Little Damon P
Lewis B. and Dorothy Cullman Program for Molecular Systematics New York Botanical Garden Bronx New York 10458-5126 USA.
PhD Program in Plant Biology Graduate Center City University of New York New York New York 10016-4309 USA.
Appl Plant Sci. 2020 Jul 31;8(7):e11378. doi: 10.1002/aps3.11378. eCollection 2020 Jul.
The automated recognition of Latin scientific names within vernacular text has many applications, including text mining, search indexing, and automated specimen-label processing. Most published solutions are computationally inefficient, incapable of running within a web browser, and focus on texts in English, thus omitting a substantial portion of biodiversity literature.
An open-source browser-executable solution, Quaesitor, is presented here. It uses pattern matching (regular expressions) in combination with an ensembled classifier composed of an inclusion dictionary search (Bloom filter), a trio of complementary neural networks that differ in their approach to encoding text, and word length to automatically identify Latin scientific names in the 16 most common languages for biodiversity articles.
In combination, the classifiers can recognize Latin scientific names in isolation or embedded within the languages used for >96% of biodiversity literature titles.

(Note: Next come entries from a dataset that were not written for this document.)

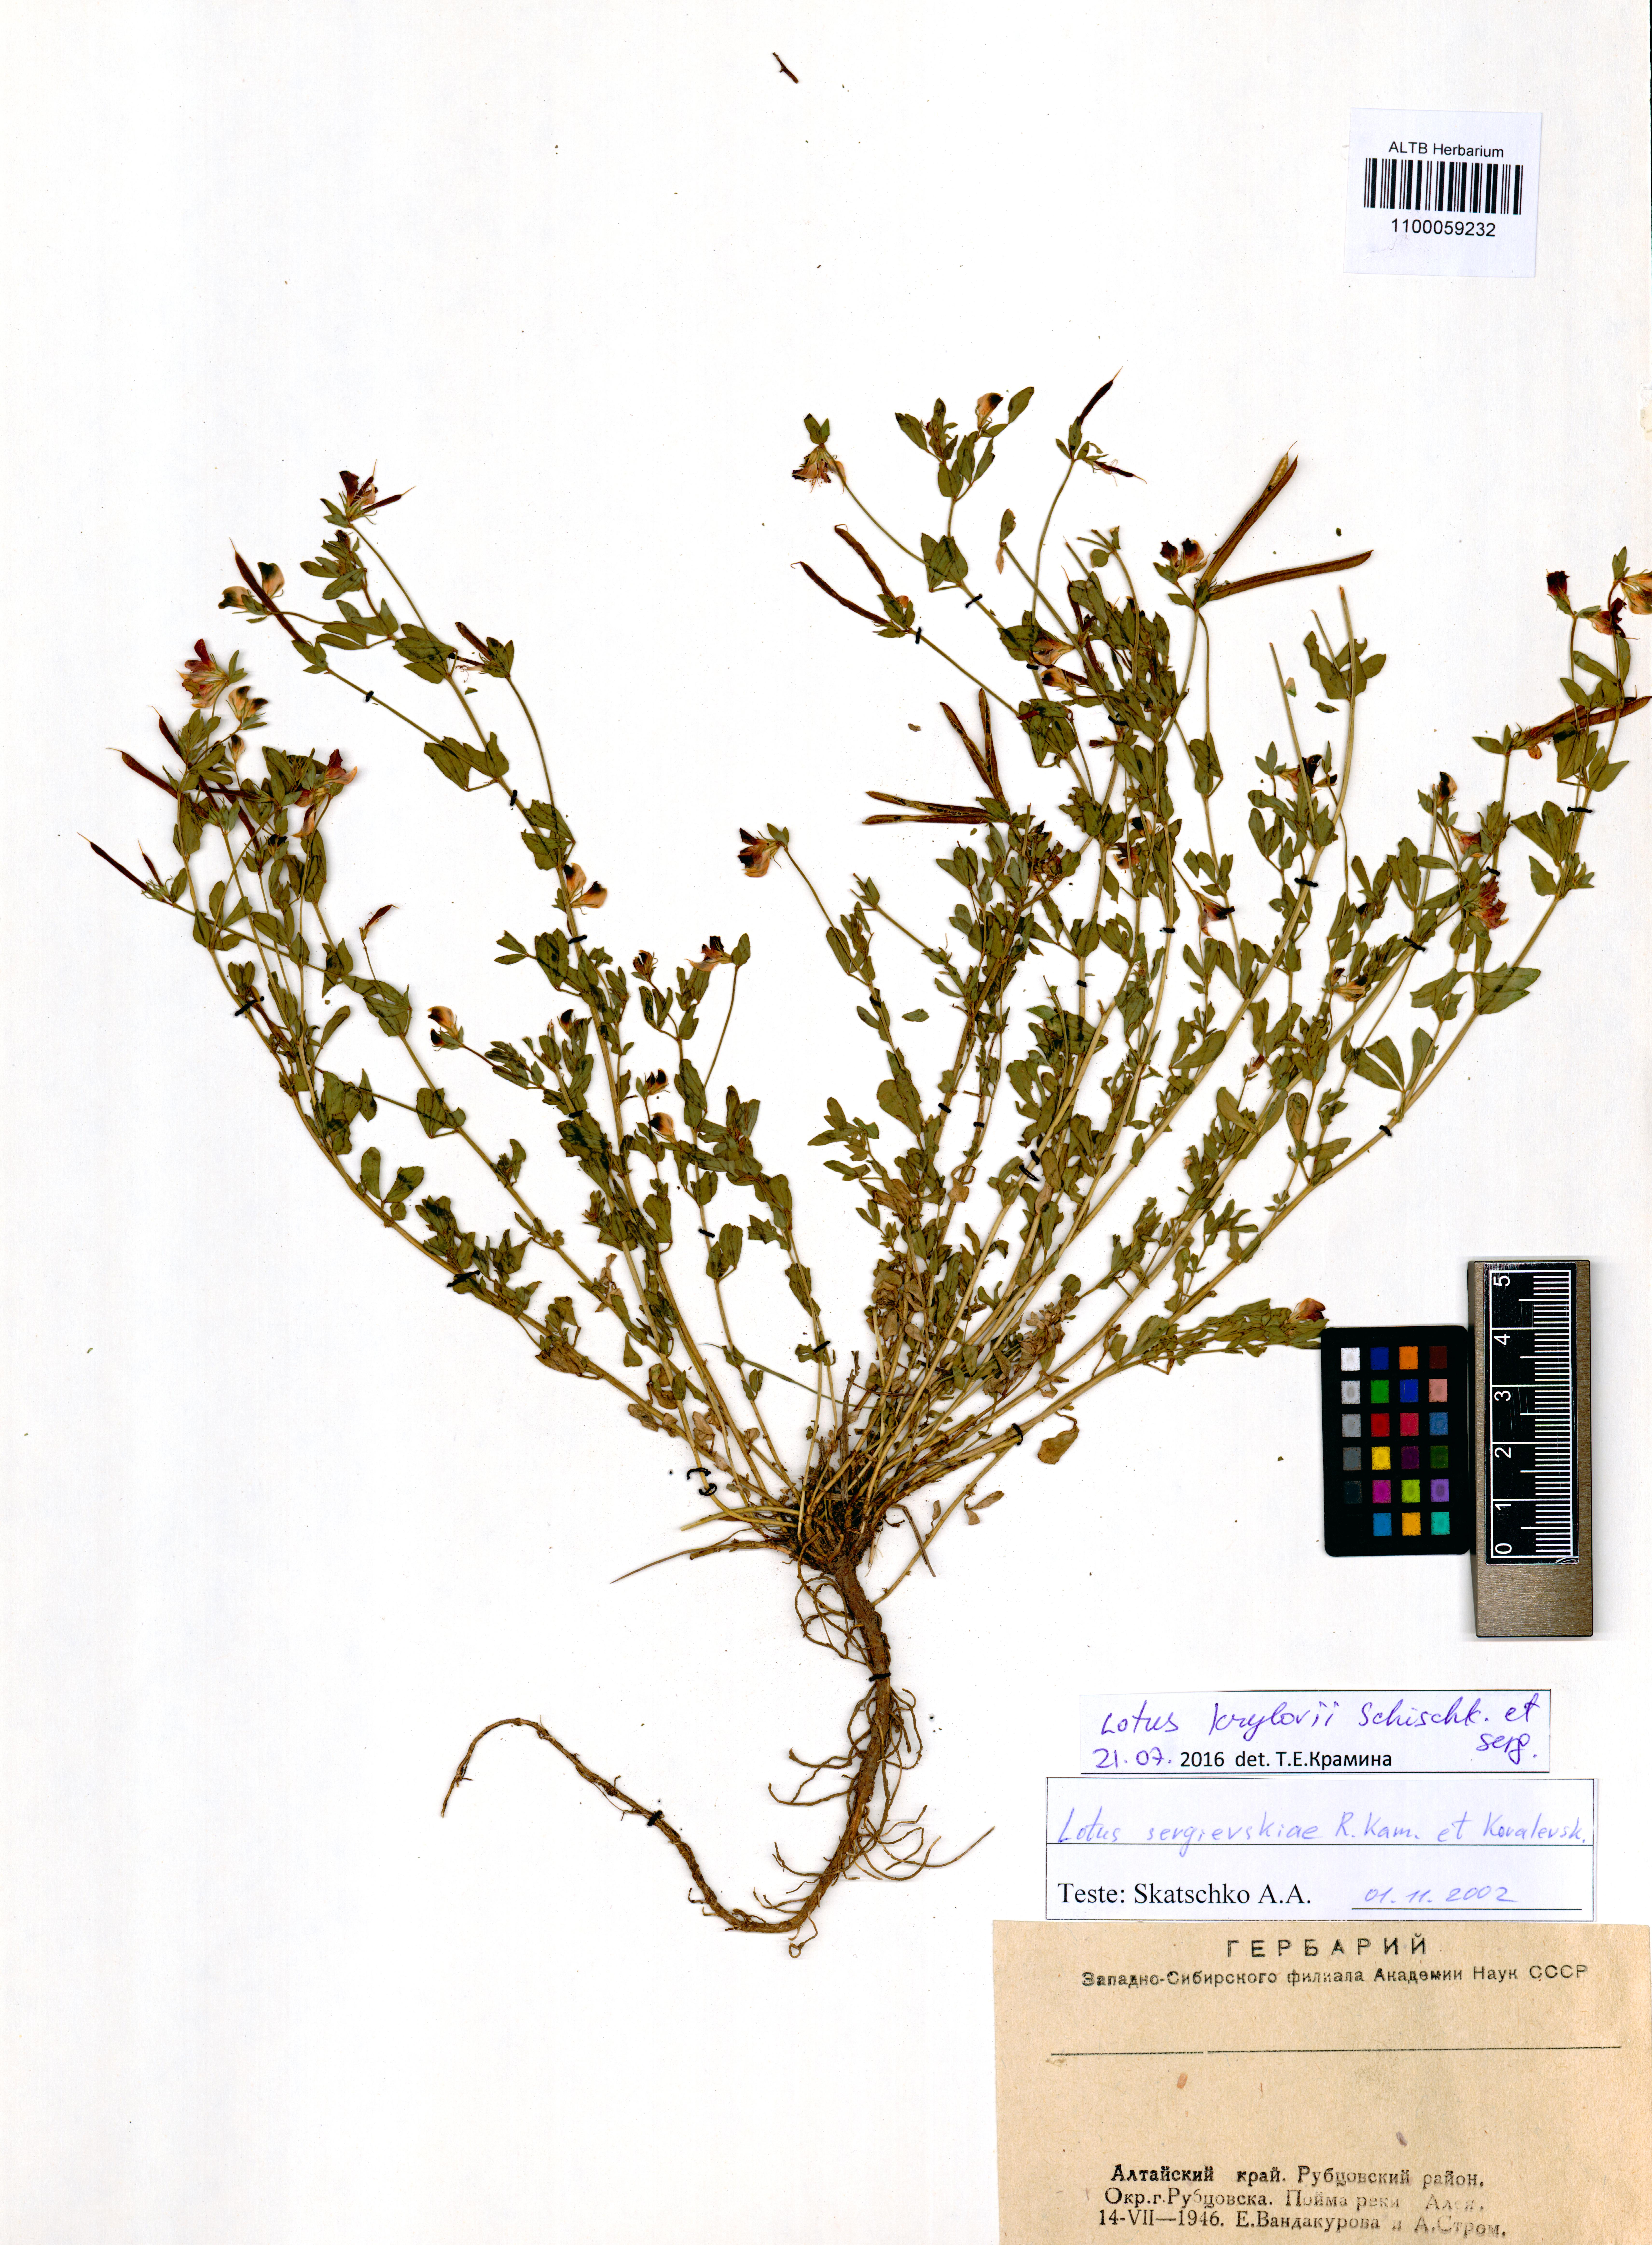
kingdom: Plantae
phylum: Tracheophyta
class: Magnoliopsida
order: Fabales
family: Fabaceae
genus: Lotus
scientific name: Lotus krylovii
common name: Krylov's bird's-foot trefoil
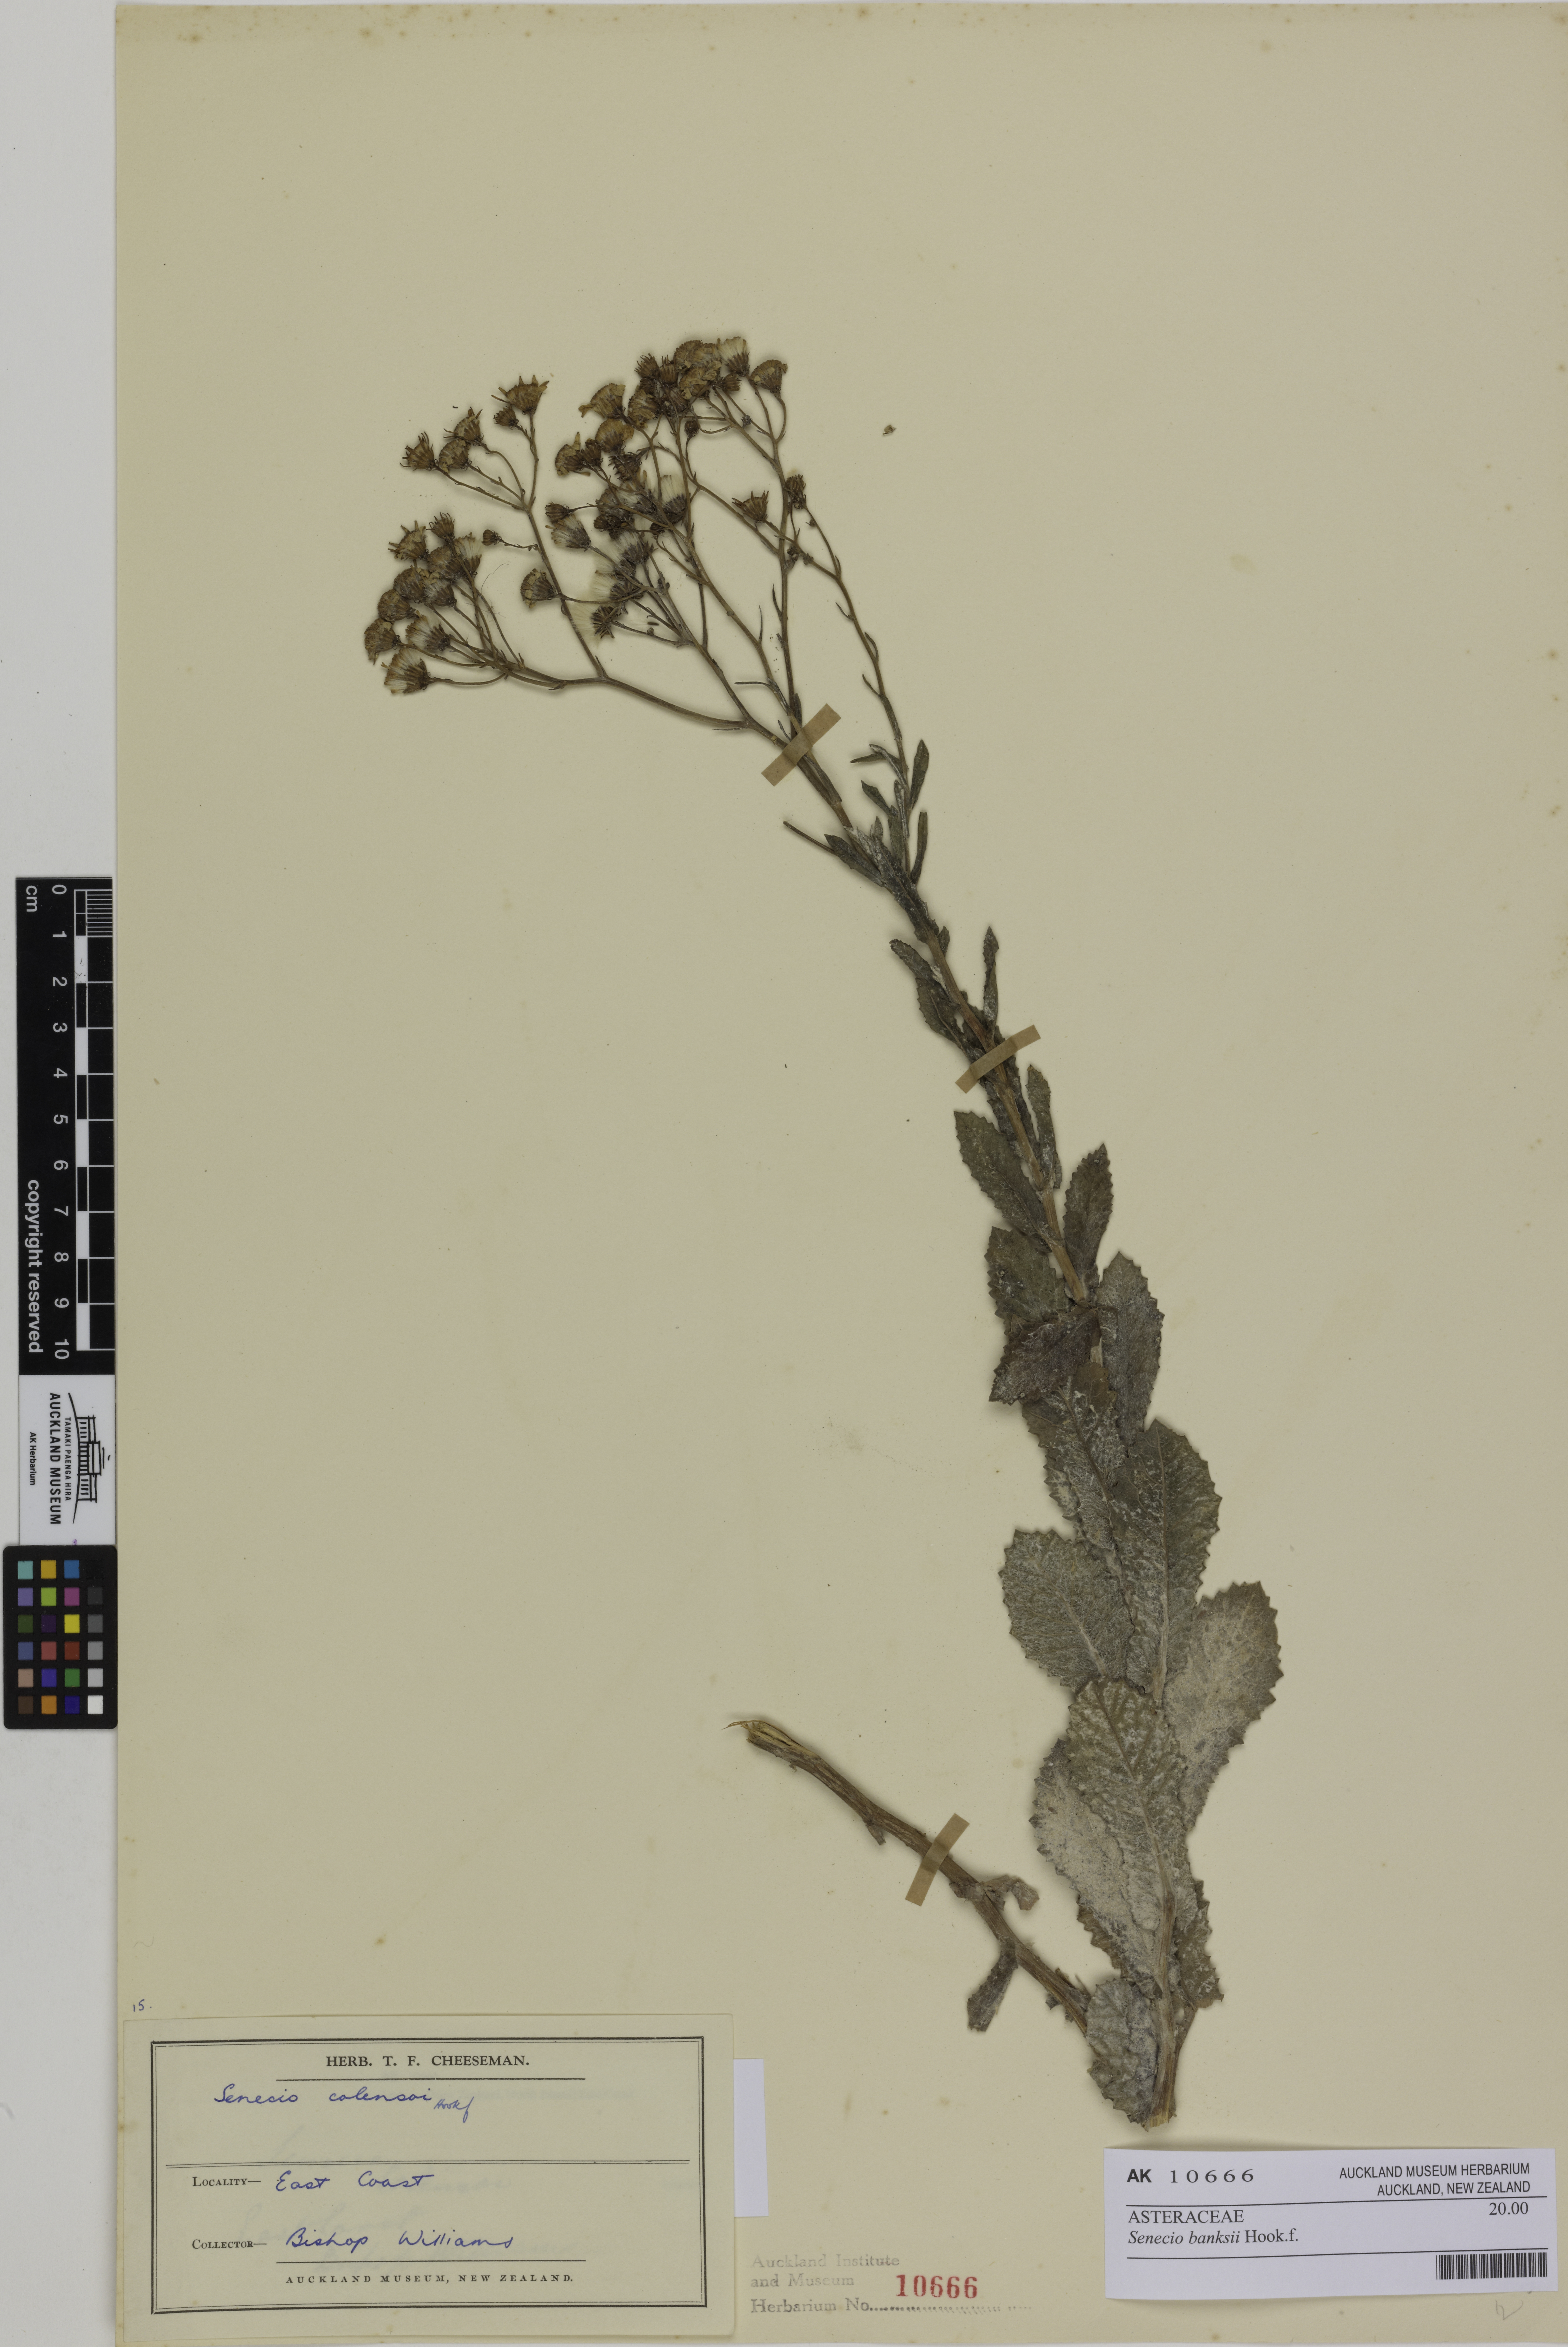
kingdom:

For three different data sets, they resulted in a 0.80-0.97 recall and a 0.69-0.84 precision at a rate of 8.6 ms/word.
在白话文本中自动识别拉丁学名有许多应用,包括文本挖掘、搜索索引和自动标本标签处理。大多数已发表的解决方案计算效率低下,无法在网络浏览器中运行,并且专注于英文文本,从而遗漏了很大一部分生物多样性文献。
本文介绍了一种开源的浏览器可执行解决方案Quaesitor。它使用模式匹配(正则表达式),并结合一个集成分类器,该分类器由包含字典搜索(布隆过滤器)、三个在文本编码方法上不同的互补神经网络以及单词长度组成,以自动识别生物多样性文章中16种最常用语言的拉丁学名。
这些分类器相结合,可以单独识别拉丁学名,也可以识别嵌入在超过96%的生物多样性文献标题所用语言中的拉丁学名。对于三个不同的数据集,它们在8.6毫秒/单词的速度下,召回率为0.80 - 0.97,精确率为0.69 - 0.84。